Frequently Asked Questions¶
- Table of contents
- Frequently Asked Questions
- General questions
What is z2 not?¶
The z2-environment is not a make tool like ant or maven. It's not a replacement for JEE servlets or other JEE techniques. It's not a Spring competitor. And it's not a new way to write software like aspect orientated programming.
So what is z2?¶
The z2-environment can be seen as an extension to a common JEE server (like Jetty in our case) that enables the server to retrieve sources directly from the SCM, compiles them on demand and restarts modules that have been changed (plus the depending modules). A key point of traditional developing and running web applications is pushing deployables to the server. Z2 turns this around and pulls the sources by itself, bypassing all kinds of make/build infrastructure and deplyoment processings.
What's the difference between push and pull?¶
In a traditional pushing-environemnt the source code is compiled, assembled and packaged into deployable units. These units are activly deployed (i.e. pushed) to the server.
In opposite to this the pulling-environment doesn't need the package assembly steps. It just needs the trigger to "synchronize itself with the source repository". Now all changed sources can be easily determined (using the history feature of the SCM), downloaded and compiled. Then all modules that are affected of the changes are dropped and restarted (this works simalar to the hot-deploy mechanisms provided by modern web containers).

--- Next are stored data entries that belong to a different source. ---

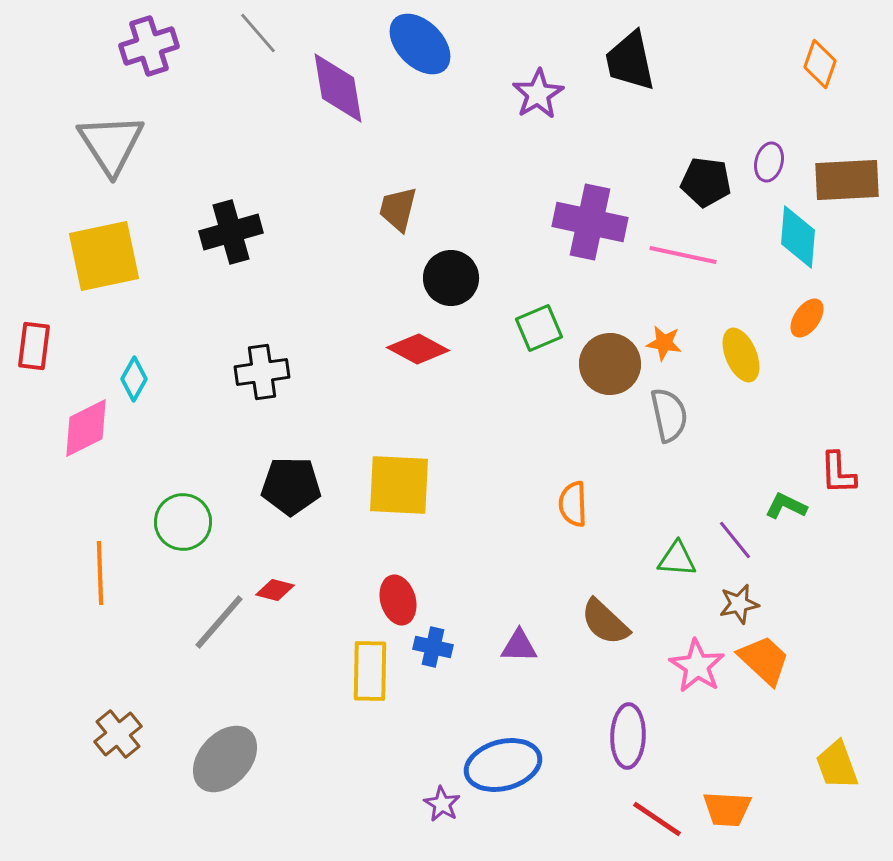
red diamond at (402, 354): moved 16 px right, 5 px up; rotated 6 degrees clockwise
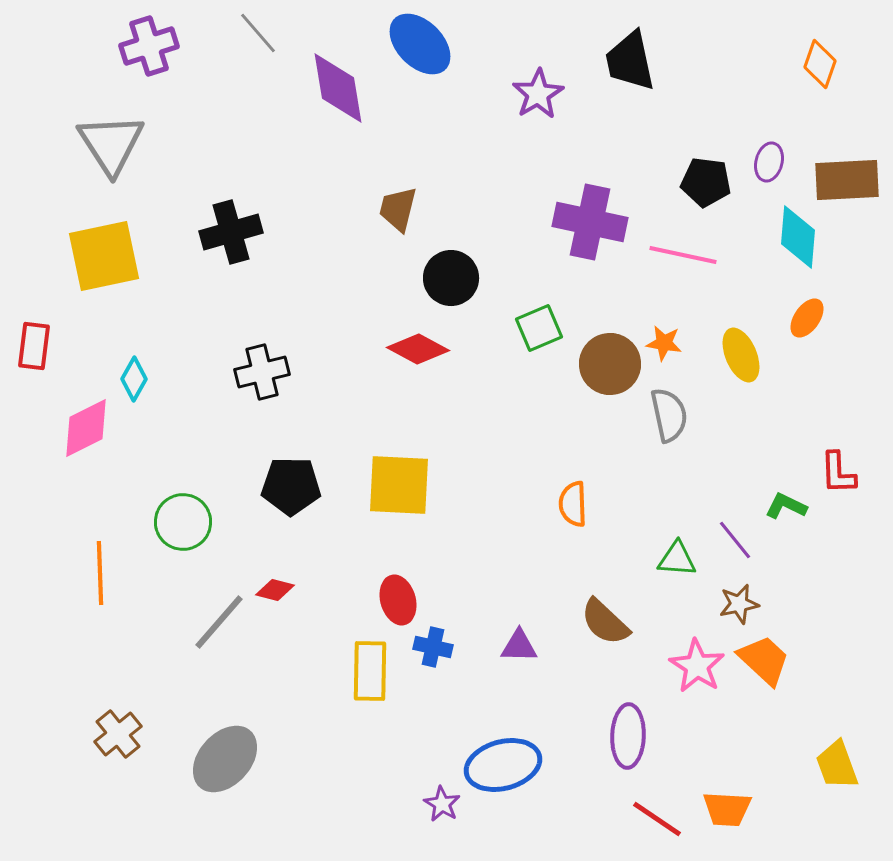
black cross at (262, 372): rotated 6 degrees counterclockwise
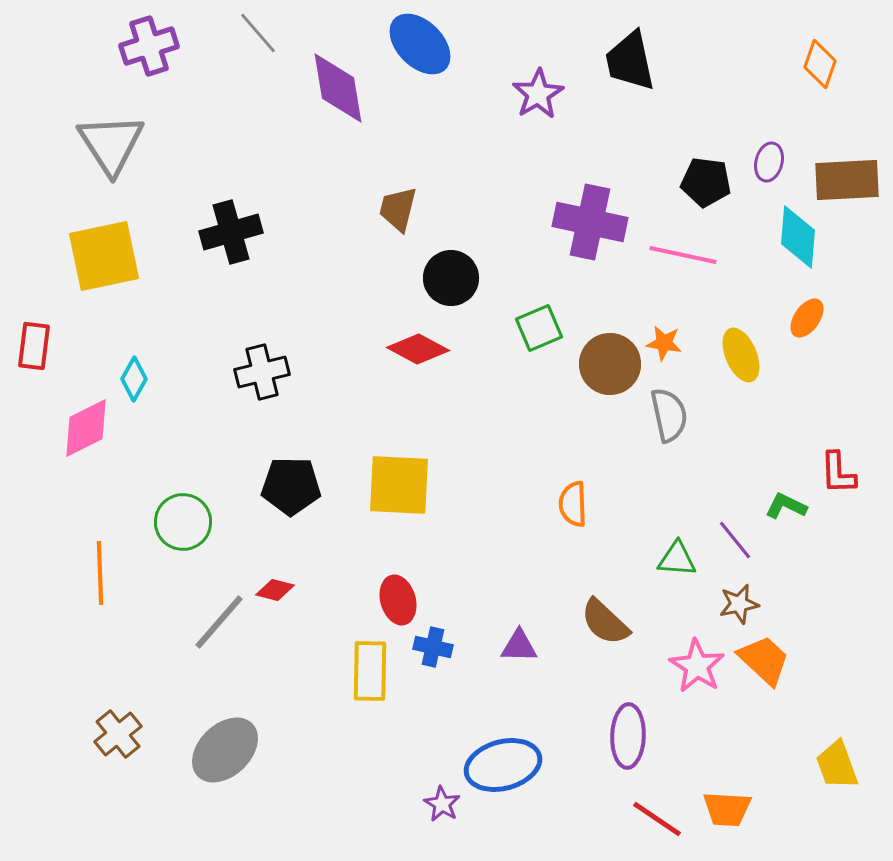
gray ellipse at (225, 759): moved 9 px up; rotated 4 degrees clockwise
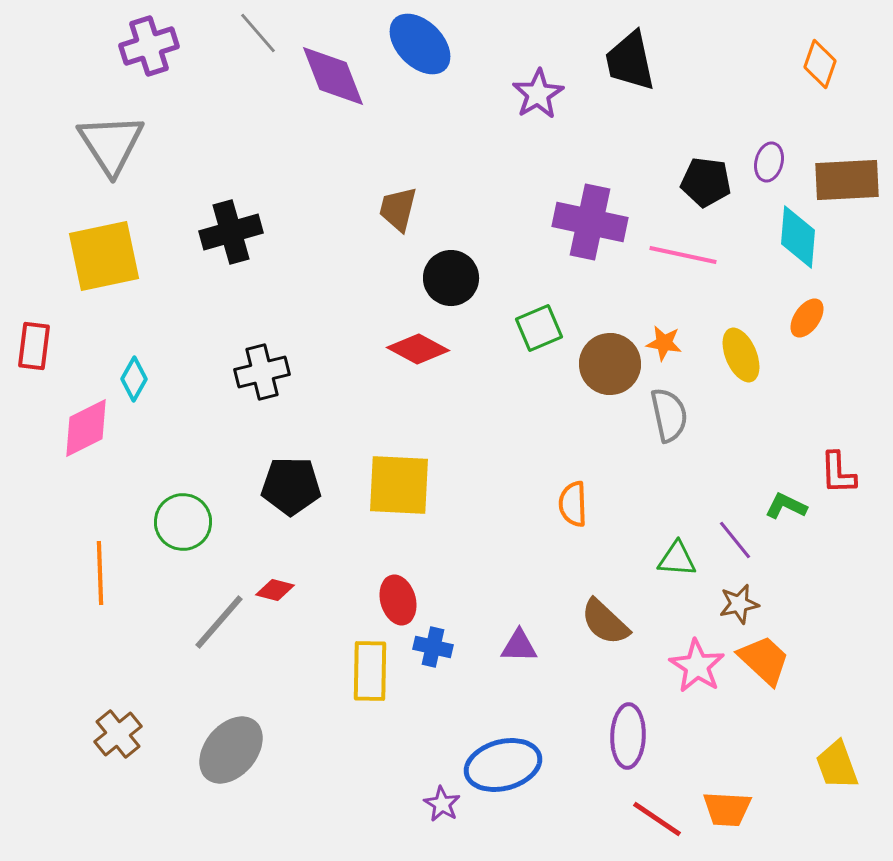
purple diamond at (338, 88): moved 5 px left, 12 px up; rotated 12 degrees counterclockwise
gray ellipse at (225, 750): moved 6 px right; rotated 6 degrees counterclockwise
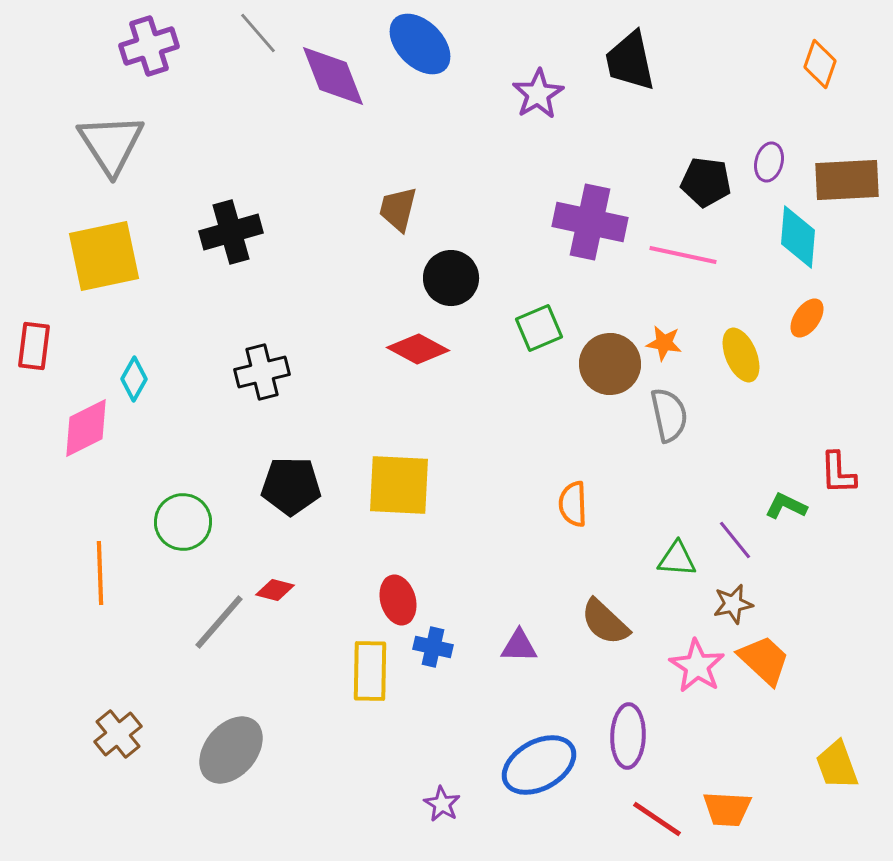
brown star at (739, 604): moved 6 px left
blue ellipse at (503, 765): moved 36 px right; rotated 14 degrees counterclockwise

What are the drwbacks of the push-approach?¶
Often the deployment of one artefact A requires the deployment of some artefacts B and C containing features required by A. Unfortunately the newest version of B also might need some changes provided by D and so one. The first problem is determine the transitive hull of all deployment units that one has to push onto the server. Once you found all deployables you might recognize that 90% of the changes you are about to deploy have nothing to do with the small feature that you are going to activate. Furthermore most of the deployables are not developed or maintained by you but by someone else. They might be a result of a nightly build or might be the result of a manually built. That means in order to activate your small feature you have to bring your system into a undefined state, you cannot tell what "version" your server has. The propability that the set of deployables contain one or more bugs is increasing with the number of deploy units and the burden of proof is on you to localize the bugs.
One thing you can observe is that developers start to isolate their systems against each other. They try to postpone updates from other colleagues or teams as long as possible. In the worest case everyone is working on a different solution. As a result the re-integration pain (that is the process of getting everyone on the same level again) can be tremendous.

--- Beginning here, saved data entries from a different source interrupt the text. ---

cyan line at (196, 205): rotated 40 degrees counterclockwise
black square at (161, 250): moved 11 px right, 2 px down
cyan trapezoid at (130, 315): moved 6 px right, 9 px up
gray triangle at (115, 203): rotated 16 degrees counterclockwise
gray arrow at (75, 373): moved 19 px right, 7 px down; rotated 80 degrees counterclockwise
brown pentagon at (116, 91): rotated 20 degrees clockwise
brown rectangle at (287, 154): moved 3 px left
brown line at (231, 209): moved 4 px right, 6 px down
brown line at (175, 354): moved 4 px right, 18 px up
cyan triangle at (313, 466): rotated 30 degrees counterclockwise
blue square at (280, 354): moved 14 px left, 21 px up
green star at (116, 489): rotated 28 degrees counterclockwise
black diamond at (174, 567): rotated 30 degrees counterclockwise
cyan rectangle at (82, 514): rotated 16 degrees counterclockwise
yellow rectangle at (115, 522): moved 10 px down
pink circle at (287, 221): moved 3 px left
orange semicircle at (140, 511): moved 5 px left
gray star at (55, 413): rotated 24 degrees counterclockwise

Another problem with the push-approach occurs when updating large systems. You have to push all deployables to all machines.
All these problems above can be solved or improved using continuous integration tools like Hudson or distributed configuration management tools like Puppet. Even if these are great tools they can only ease the pain but they cannot solve the root problem which lies in the push-approach.

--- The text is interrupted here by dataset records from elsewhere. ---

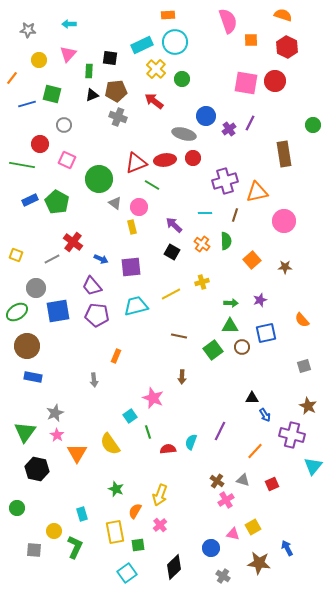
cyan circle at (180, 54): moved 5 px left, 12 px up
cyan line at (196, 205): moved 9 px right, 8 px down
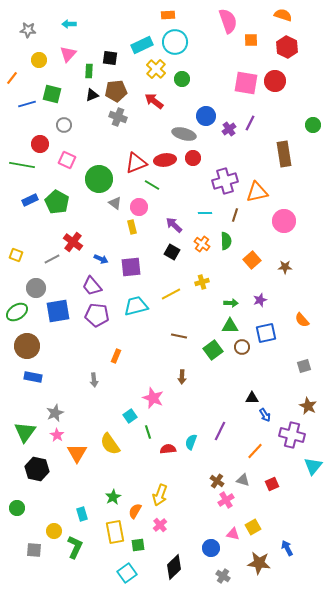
green star at (116, 489): moved 3 px left, 8 px down; rotated 21 degrees clockwise
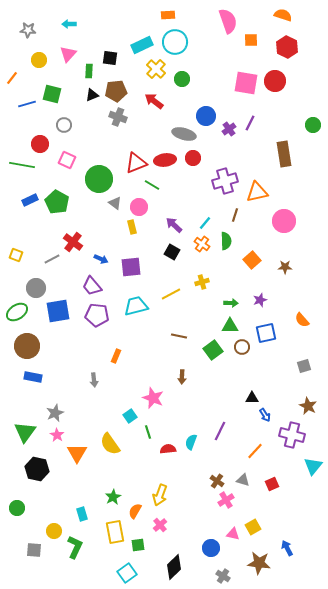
cyan line at (205, 213): moved 10 px down; rotated 48 degrees counterclockwise
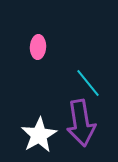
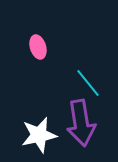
pink ellipse: rotated 20 degrees counterclockwise
white star: rotated 18 degrees clockwise
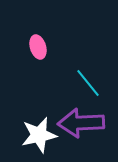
purple arrow: rotated 96 degrees clockwise
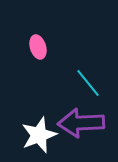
white star: rotated 9 degrees counterclockwise
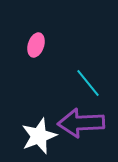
pink ellipse: moved 2 px left, 2 px up; rotated 35 degrees clockwise
white star: moved 1 px down
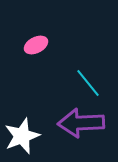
pink ellipse: rotated 45 degrees clockwise
white star: moved 17 px left
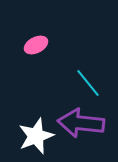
purple arrow: rotated 9 degrees clockwise
white star: moved 14 px right
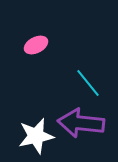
white star: rotated 9 degrees clockwise
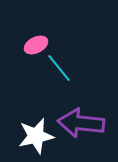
cyan line: moved 29 px left, 15 px up
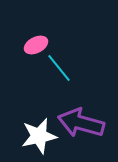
purple arrow: rotated 9 degrees clockwise
white star: moved 3 px right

What are the benefits of the pull-approach?¶
In a pulling-environment the source repositories become an integral component of the system. The runtime knows the source code and has direct access to it. This requires that the source code has a certain structure so that the runtime can identify modules, web applications libraries, configuration files etc. But this is usually the case, because almost the same requirement is true when you work with IDEs like Eclipse.
In order to activate your latest changes you have to simply trigger a synchronization. That means your system will look up the source code repository and identifies all(!) sources that have been changed by you and your colleagues since your previous sync. As a result all development systems are always on the same state and the state stored in the repository. Integration happens on a daily or even hourly base which leads to very small integration pains. There is no need for a make environment but all systems are automatically continuosly integrated!
Updating large systems means to bring the changes into the attached source repository and tell every instance to run a synchronization. The overall synchronization cycle can be done in an iterative way so that in every iteration only a few servers are synchronized.
Can this work at all?¶
A good example that compilation on the server works pretty well are JSPs. You could write your web application using plain JSPs and you can already enjoy the luxary of compile on demand.
How do I install the z2-environment¶
One of the basic z2 paradigms is: "Don't install, just copy and run". The big benefit of a system-centric approach like z2 is, that the configuration is part of the system; it's like the source code (and there are good reasons to put configuration into code sometimes). The SCM should contain everything to get your system up a running. You got a new team member? "Copy" the system and start it. You have to scale out your productive site? Just copy the system to the new nodes and start them. "Copy" here means either "do a SVN checkout" or a "Git clone". The advantage over a plain copy is, that you can easily update or system with a simple "svn update" or "git pull".